WHAT YOU SHOULD DO. Copy out the records with every "chart" replaced by "graph", changing nothing else, and omit the pictures.

RECORDS FOR THIS TASK.
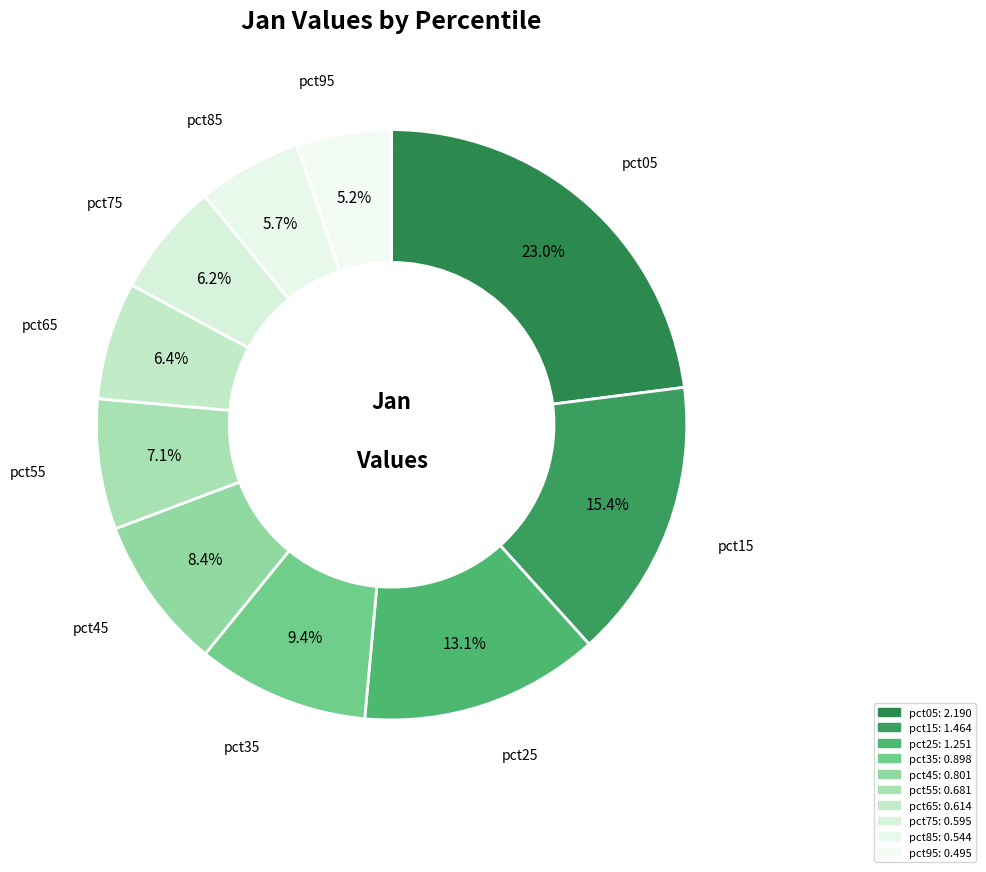

Count the number of slices in the pie.

10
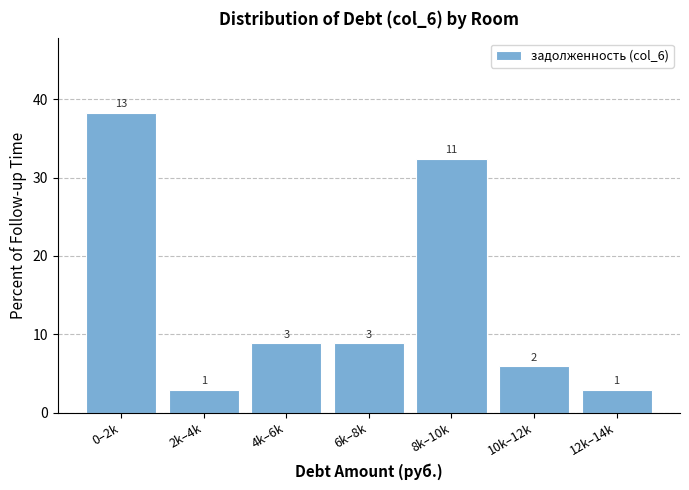

Are the bars horizontal?

No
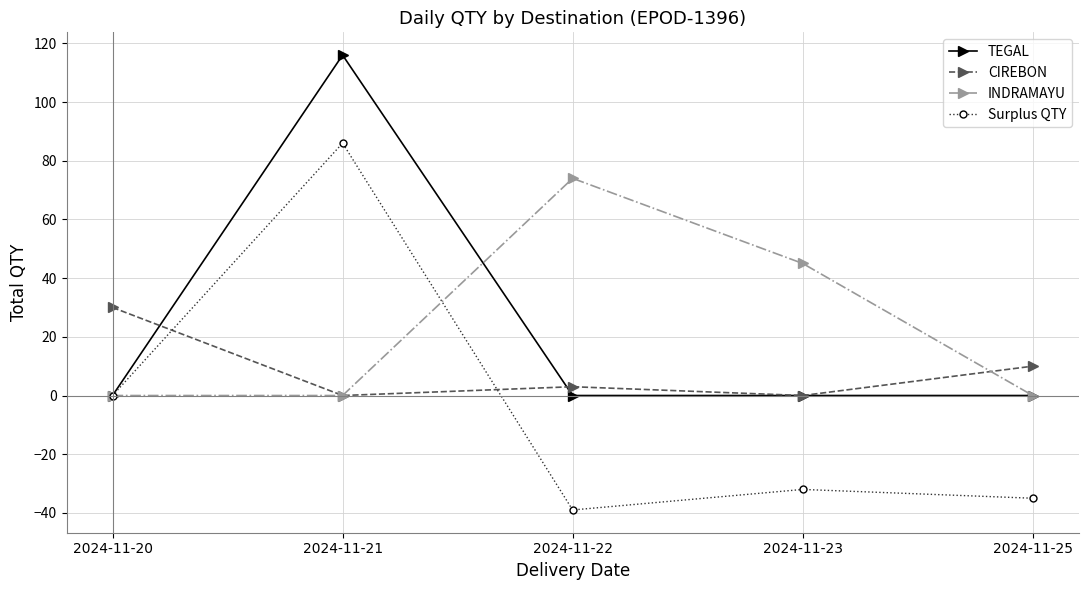

Count the number of data series in this chart.

4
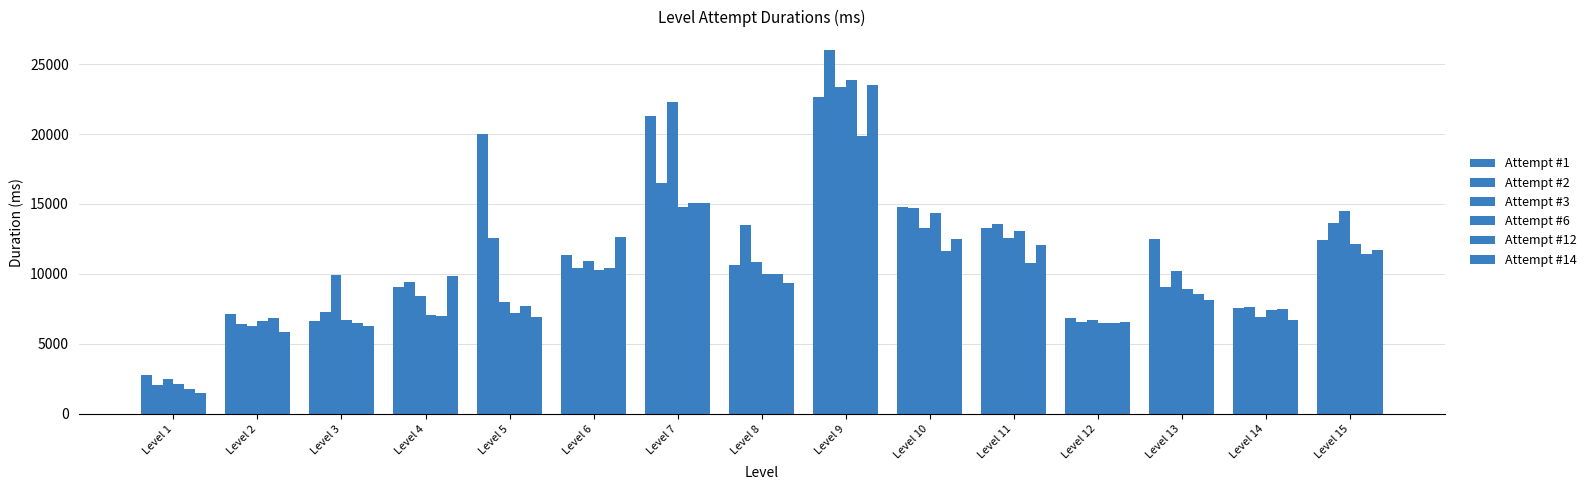

How many data points in Attempt #1 are less than 11368?

7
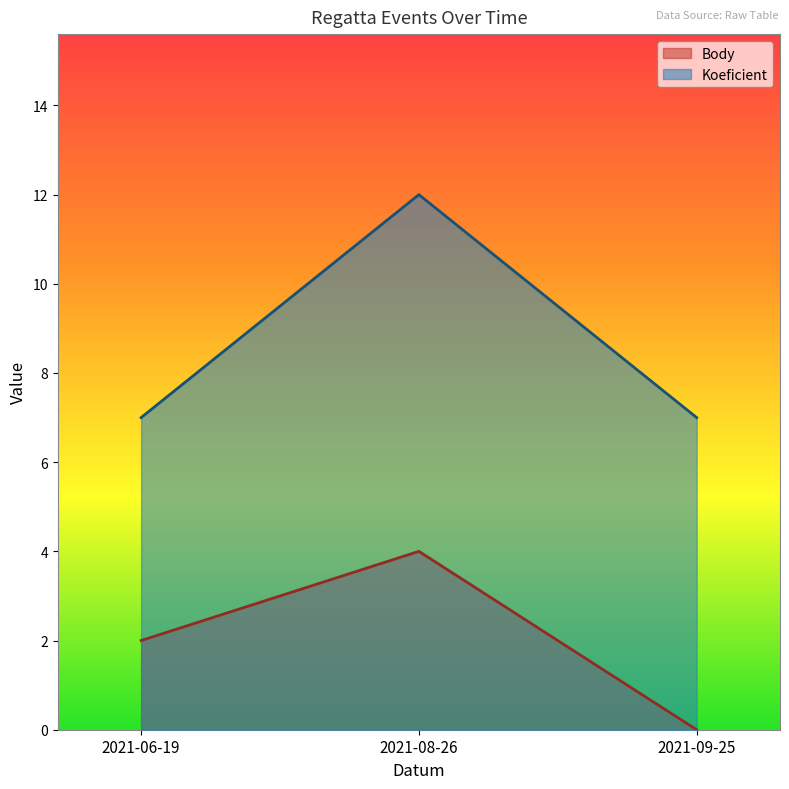

At which category is the sum across all series the highest?

2021-08-26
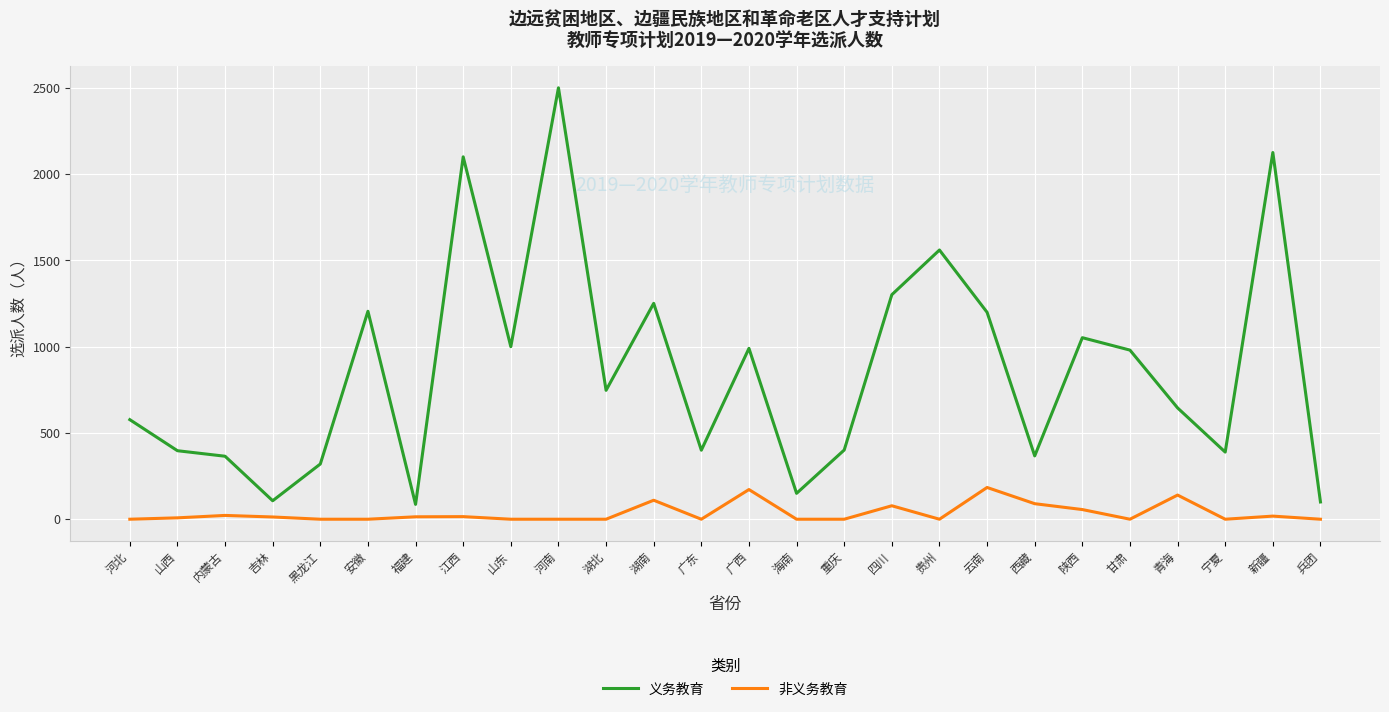

At which category is the sum across all series the highest?

河南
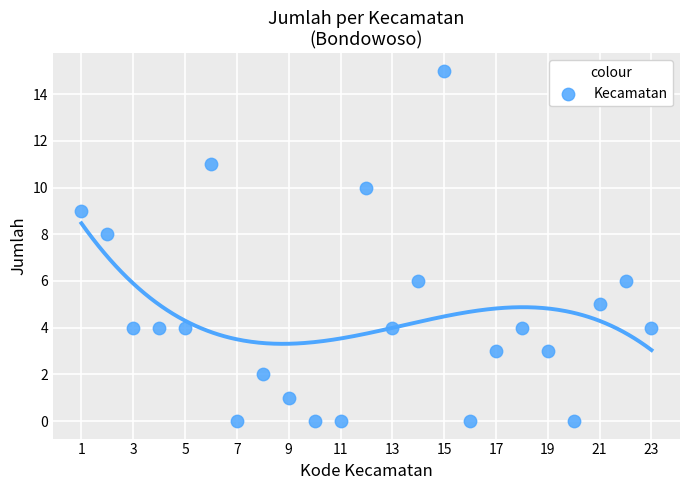

What is the range of Y values (max minus min)?

15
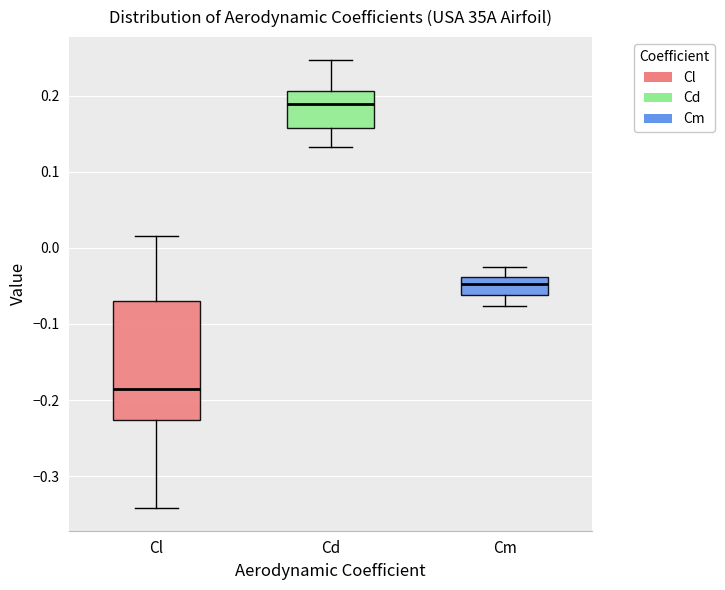

Reading left to right, transcribe this box plot: for each box, give where its median line is, the range the box spans, and where its two whiskers end, as read against the y-axis. The values are not printed on the chart, so give them approximately, as read against the axis.

Cl: median -0.19, box -0.23 to -0.07, whiskers -0.34 to 0.02
Cd: median 0.19, box 0.16 to 0.21, whiskers 0.13 to 0.25
Cm: median -0.05, box -0.06 to -0.04, whiskers -0.08 to -0.03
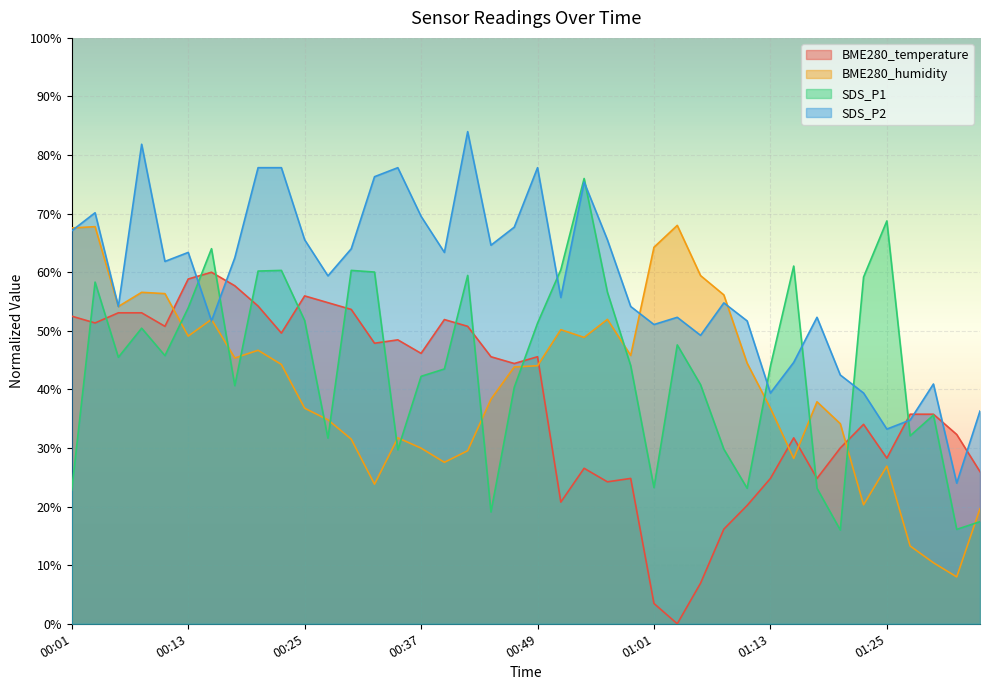

How many intersections are there between BME280_temperature and SDS_P1?

14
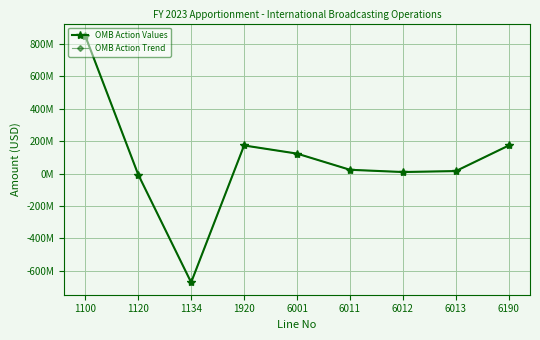

Does the chart have visible grid lines?

Yes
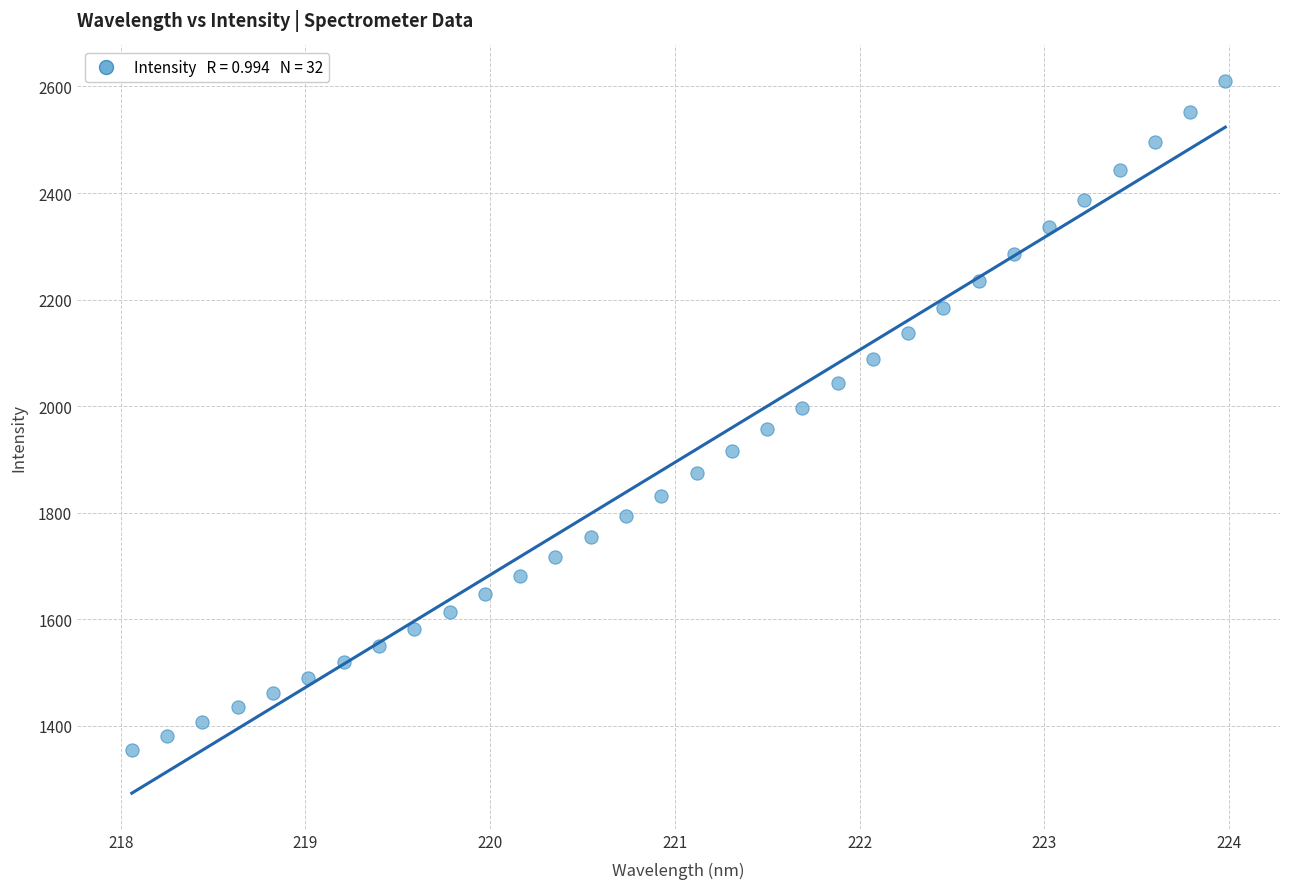

What is the range of Y values (max minus min)?

1254.9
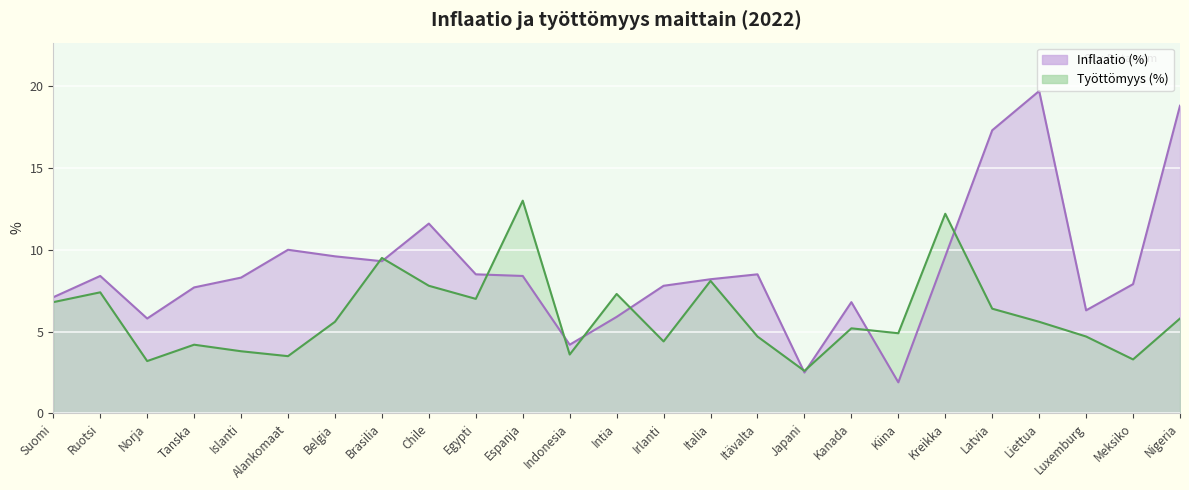

List the series in order of their peak value, lowest first.

Työttömyys (%), Inflaatio (%)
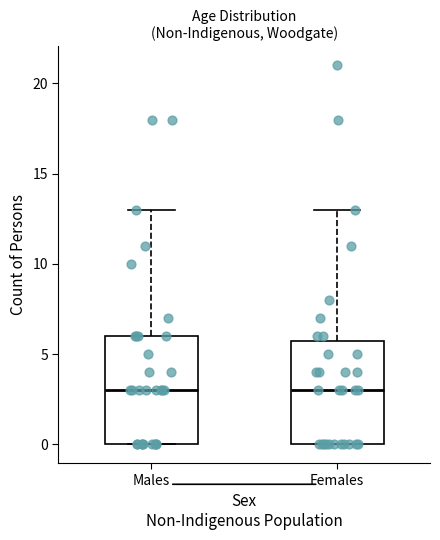

Where is the lower edge of the box for Males on the y-axis? The values are not printed on the chart, so give them approximately, as read against the axis.

0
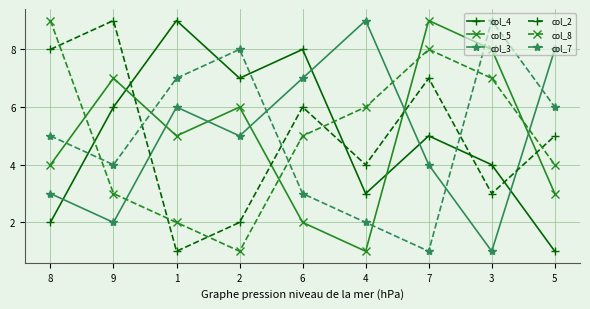

Is it true that col_2 equals 7 at 7?

True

OUTPUT BELOW.
Count the number of slices in the pie.

10

Are the bars horizontal?

No

Count the number of data series in this graph.

4

How many data points in Attempt #1 are less than 11368?

7

At which category is the sum across all series the highest?

2021-08-26

At which category is the sum across all series the highest?

河南

What is the range of Y values (max minus min)?

15

Reading left to right, transcribe this box plot: for each box, give where its median line is, the range the box spans, and where its two whiskers end, as read against the y-axis. The values are not printed on the graph, so give them approximately, as read against the axis.

Cl: median -0.19, box -0.23 to -0.07, whiskers -0.34 to 0.02
Cd: median 0.19, box 0.16 to 0.21, whiskers 0.13 to 0.25
Cm: median -0.05, box -0.06 to -0.04, whiskers -0.08 to -0.03

How many intersections are there between BME280_temperature and SDS_P1?

14

Does the graph have visible grid lines?

Yes

What is the range of Y values (max minus min)?

1254.9

List the series in order of their peak value, lowest first.

Työttömyys (%), Inflaatio (%)

Where is the lower edge of the box for Males on the y-axis? The values are not printed on the graph, so give them approximately, as read against the axis.

0

Is it true that col_2 equals 7 at 7?

True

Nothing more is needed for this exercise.